Lines holding the word "SQUARE" are the ones to copy from the data below.

[Dataset entries]
......

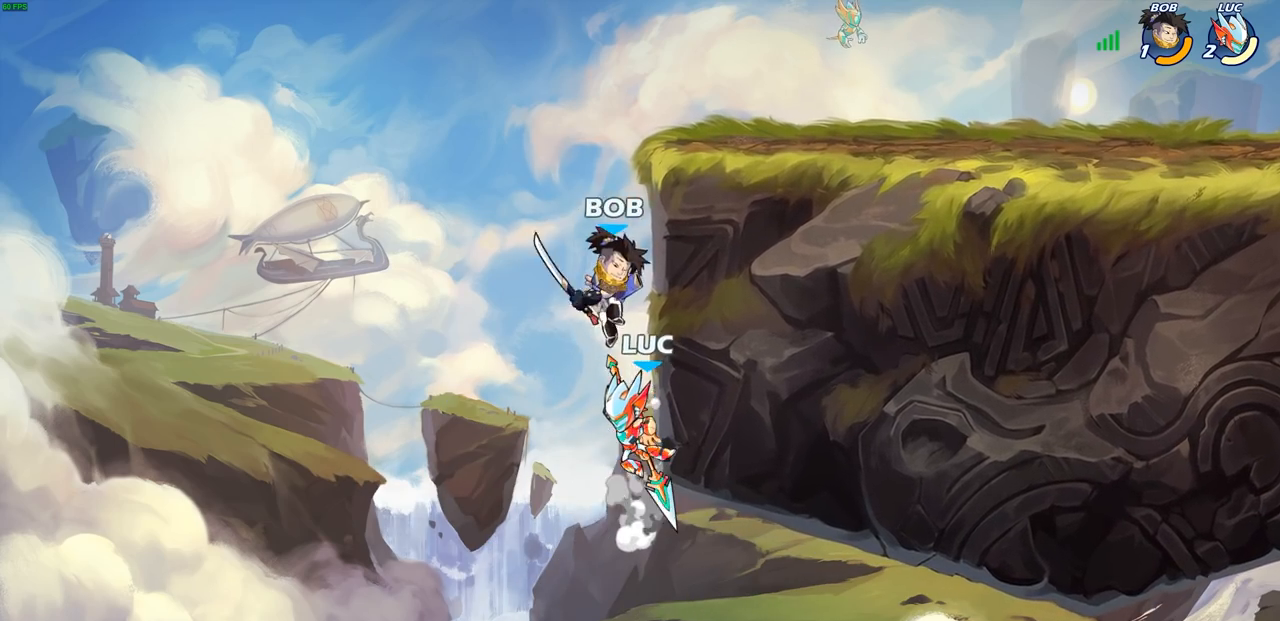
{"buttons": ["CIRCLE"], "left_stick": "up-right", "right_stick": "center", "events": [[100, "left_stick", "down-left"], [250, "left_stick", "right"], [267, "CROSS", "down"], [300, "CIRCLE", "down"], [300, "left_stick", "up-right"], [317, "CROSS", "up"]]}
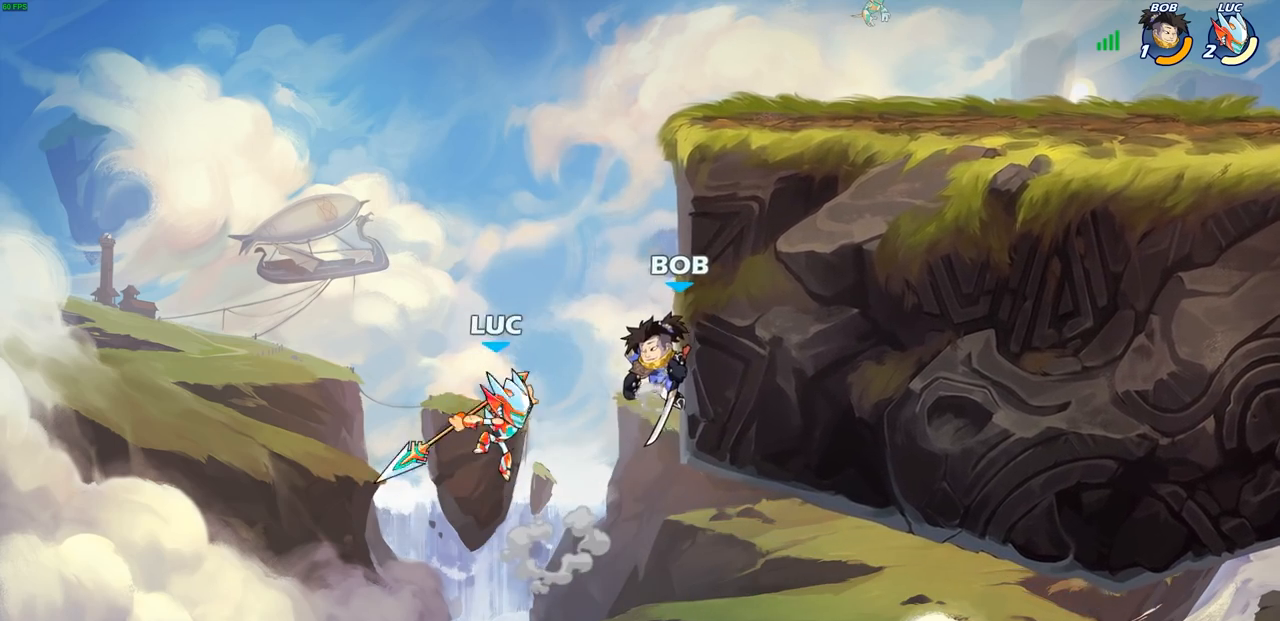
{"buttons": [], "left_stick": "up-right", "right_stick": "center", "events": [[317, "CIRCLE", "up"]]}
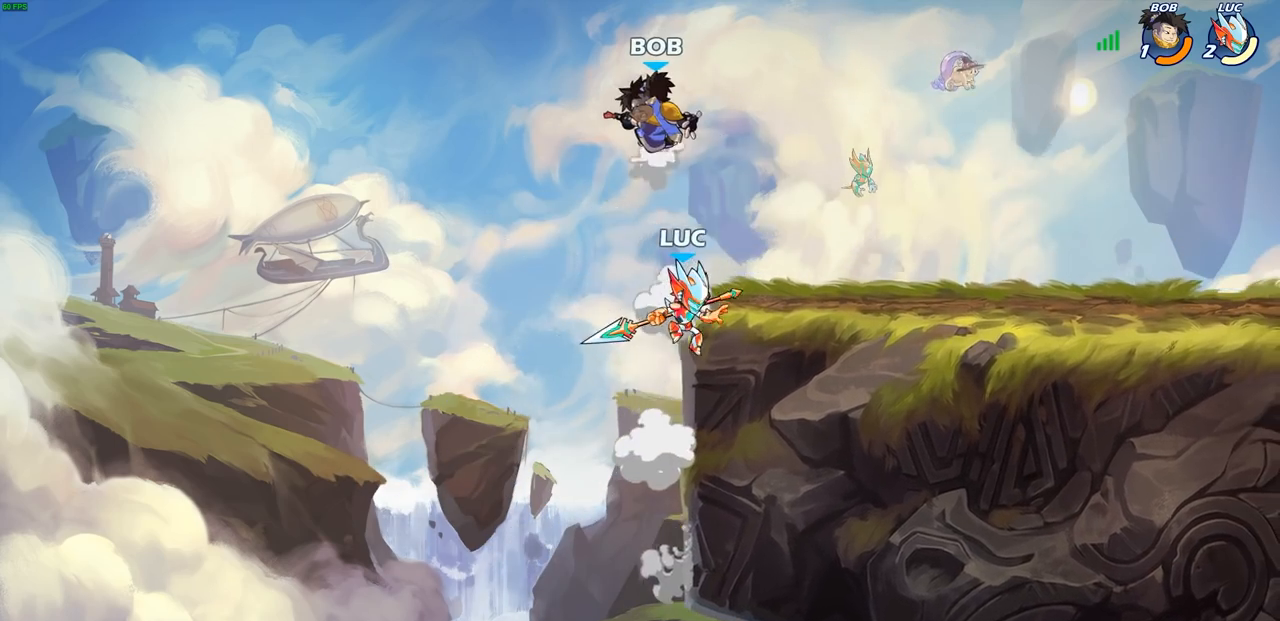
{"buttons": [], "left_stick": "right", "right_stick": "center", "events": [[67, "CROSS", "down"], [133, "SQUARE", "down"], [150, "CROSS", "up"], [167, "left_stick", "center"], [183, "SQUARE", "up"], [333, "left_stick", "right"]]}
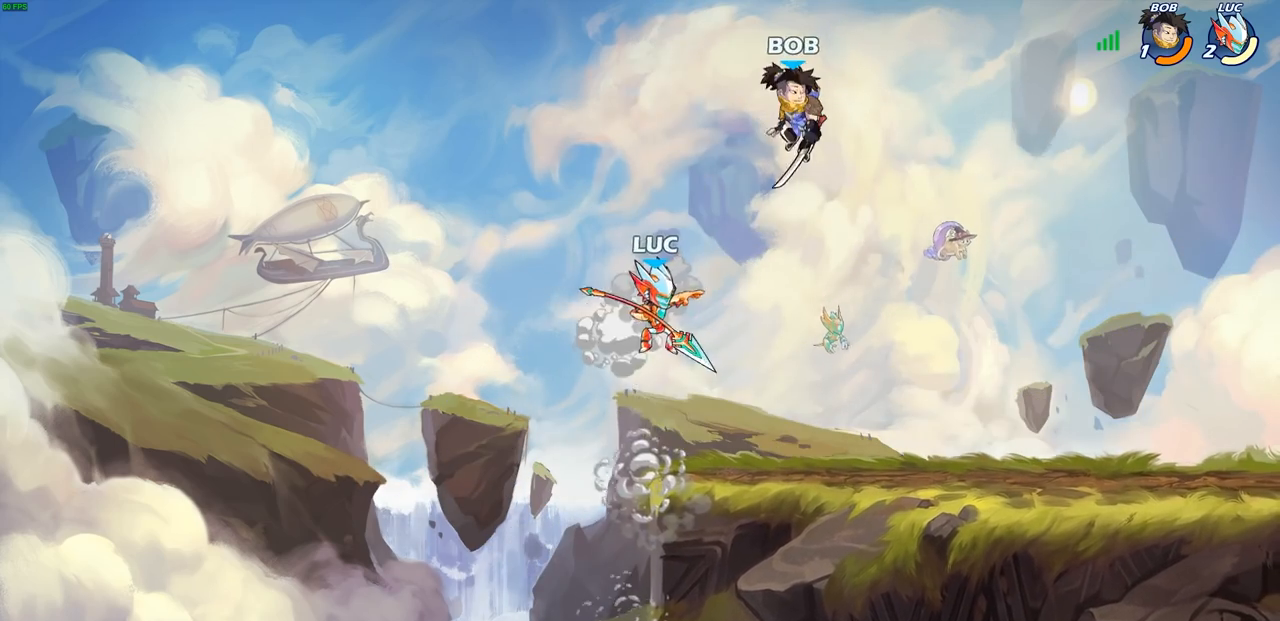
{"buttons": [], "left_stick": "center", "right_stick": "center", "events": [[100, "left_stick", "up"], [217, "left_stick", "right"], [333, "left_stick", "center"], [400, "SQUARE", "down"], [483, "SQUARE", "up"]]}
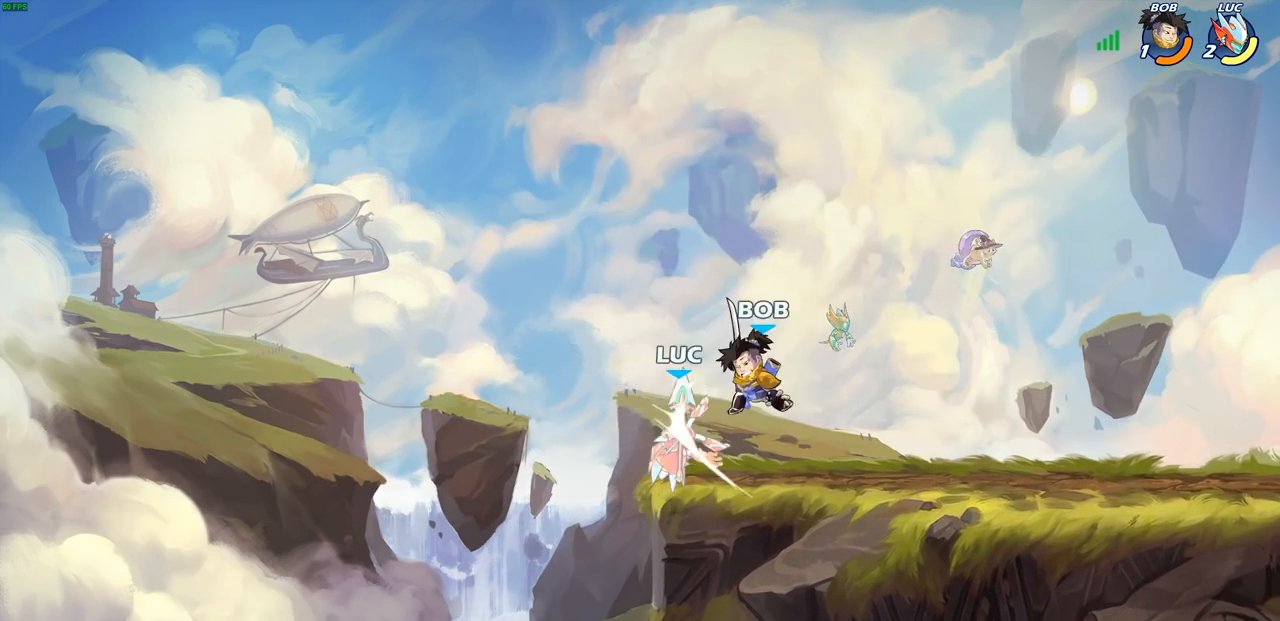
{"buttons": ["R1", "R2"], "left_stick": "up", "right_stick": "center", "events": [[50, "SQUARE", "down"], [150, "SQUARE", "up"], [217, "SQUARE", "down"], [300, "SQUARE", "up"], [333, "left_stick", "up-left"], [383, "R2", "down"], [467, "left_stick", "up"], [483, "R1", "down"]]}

......

__Answer section__.
{"buttons": [], "left_stick": "right", "right_stick": "center", "events": [[67, "CROSS", "down"], [133, "SQUARE", "down"], [150, "CROSS", "up"], [167, "left_stick", "center"], [183, "SQUARE", "up"], [333, "left_stick", "right"]]}
{"buttons": [], "left_stick": "center", "right_stick": "center", "events": [[100, "left_stick", "up"], [217, "left_stick", "right"], [333, "left_stick", "center"], [400, "SQUARE", "down"], [483, "SQUARE", "up"]]}
{"buttons": ["R1", "R2"], "left_stick": "up", "right_stick": "center", "events": [[50, "SQUARE", "down"], [150, "SQUARE", "up"], [217, "SQUARE", "down"], [300, "SQUARE", "up"], [333, "left_stick", "up-left"], [383, "R2", "down"], [467, "left_stick", "up"], [483, "R1", "down"]]}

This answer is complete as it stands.